Text zur Prüfung:
Dabei legt die BaFin ein besonderes Augenmerk auf die Auswirkungen der Ergebnisse der ERB auf die Unternehmenssteuerung bzw. die Geschäfts- und Risikostrategie. Davon abgesehen beschäftigen aktuell die Branche der Pensionskassen zwei Themen: die Zinsentwicklung und Nachhaltigkeitsrisiken. Der ansteigende Zins bedeutet eine große Entlastung für Pensionskassen, birgt kurzfristig aber auch Gefahren. Mit Blick auf Nachhaltigkeitsrisiken positioniert sich die BaFin angesichts der Verschärfung klimapolitischer Maßnahmen eindeutig und fordert einen intensiveren Umgang damit. Hierbei ermöglicht das NGFS-Parameterset eine quantitative Analyse der Auswirkung einer erhöhten CO2-Bepreisung.
Leistungsformen bei Pensionskassen – Möglichkeiten und Grenzen
Dr. Rainer Goldbach, Aon Solutions Germany GmbH, München, regte mit seinem Vortrag „Leistungsformen bei Pensionskassen – Möglichkeiten und Grenzen“ zum Nachdenken an. Die einleitende Frage war bei diesem Vortrag: Welche Folgen hatte die Niedrigzinsphase für die Leistungsseite, vor allem, wie kann das Rentenniveau hinsichtlich der Startrente gehalten werden? Eine weitere Frage war zudem: was passiert nach einer anschließenden Erholung des Kapitalmarktes: erholt sich das Überschusspotenzial (hoffentlich), und wie entwickelt sich der tarifliche Rechnungszins? Alternative Leistungsformen anstelle von gleichbleibender bzw. gleichmäßig steigender Rente könnten hier eine Lösung darstellen, wenn Leistungen so vorgezogen werden, dass sich die Charakteristik der beiden Varianten - Flexibilisierung der tariflichen Leistungen (Teilkapitalzahlung in Raten) und der Überschuss-Leistungen - annähert? Allerdings sind bei der Ausgestaltung verschiedener Flexibilisierungsmodelle in der Leistungsphase auch die Grenzen, also die rechtlichen Grundlagen für Pensionskassen mit Bezug zur Leistungsform zu beachten. Hier sind im Einzelnen vor allem zu nennen: Steuerrecht – EStG, Aufsichtsrecht – VAG, Arbeitsrecht – BetrAVG.

Die Zeilen:
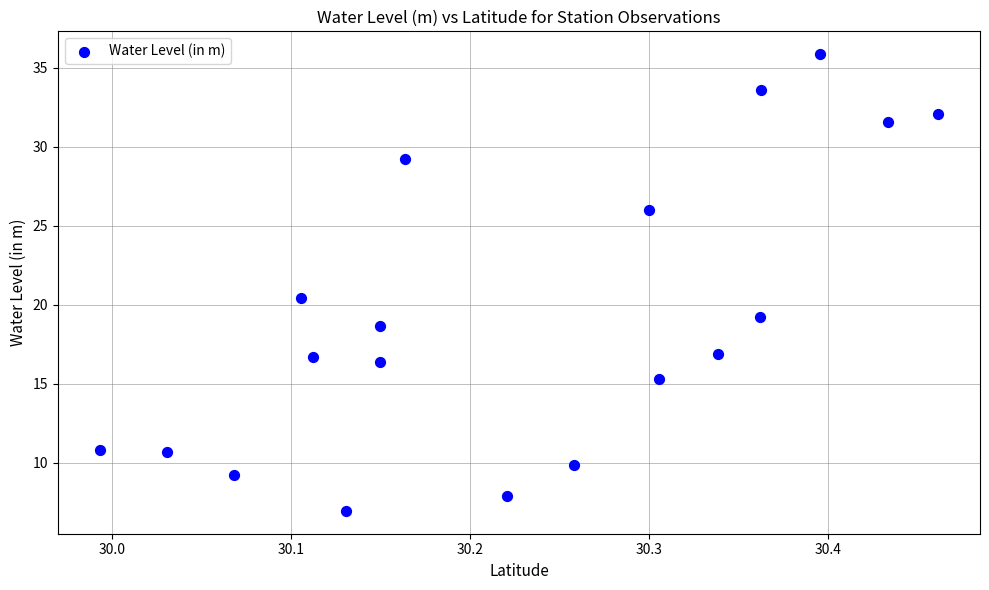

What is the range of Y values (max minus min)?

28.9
==
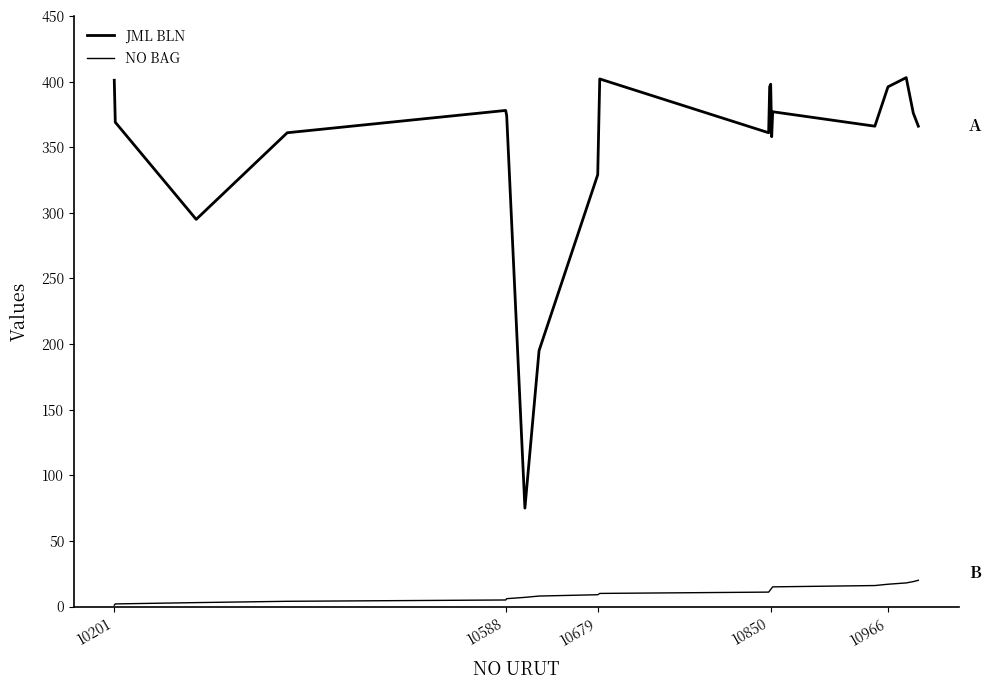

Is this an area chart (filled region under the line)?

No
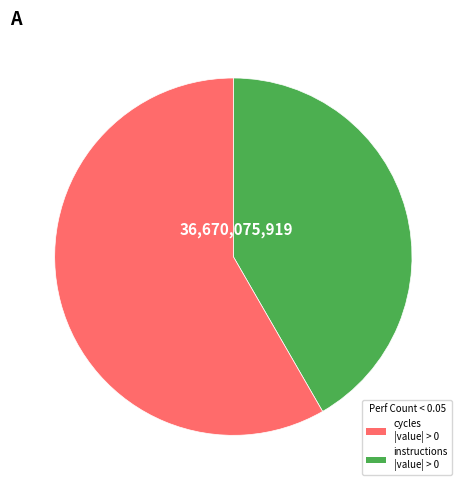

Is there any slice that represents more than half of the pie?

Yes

Aufgaben:
A – Beantworte folgende Fragen zum Text zur Prüfung:
(i) Welche zwei Themen beschäftigen aktuell die Branche der Pensionskassen?
(ii) Was ermöglicht das NGFS-Parameterset?
(iii) Welche Rechtsgebiete mit zugehörigen Gesetzen werden als Grenzen für Pensionskassen genannt?
B – Zeige alle Zeilen, die die Zeichenfolge „that“ enthalten, wobei Groß- und Kleinschreibung zu beachten ist.

Lösungen:
A –
(i) Die Zinsentwicklung und Nachhaltigkeitsrisiken.
(ii) Eine quantitative Analyse der Auswirkung einer erhöhten CO2-Bepreisung.
(iii) Steuerrecht – EStG, Aufsichtsrecht – VAG, Arbeitsrecht – BetrAVG.

B –
Is there any slice that represents more than half of the pie?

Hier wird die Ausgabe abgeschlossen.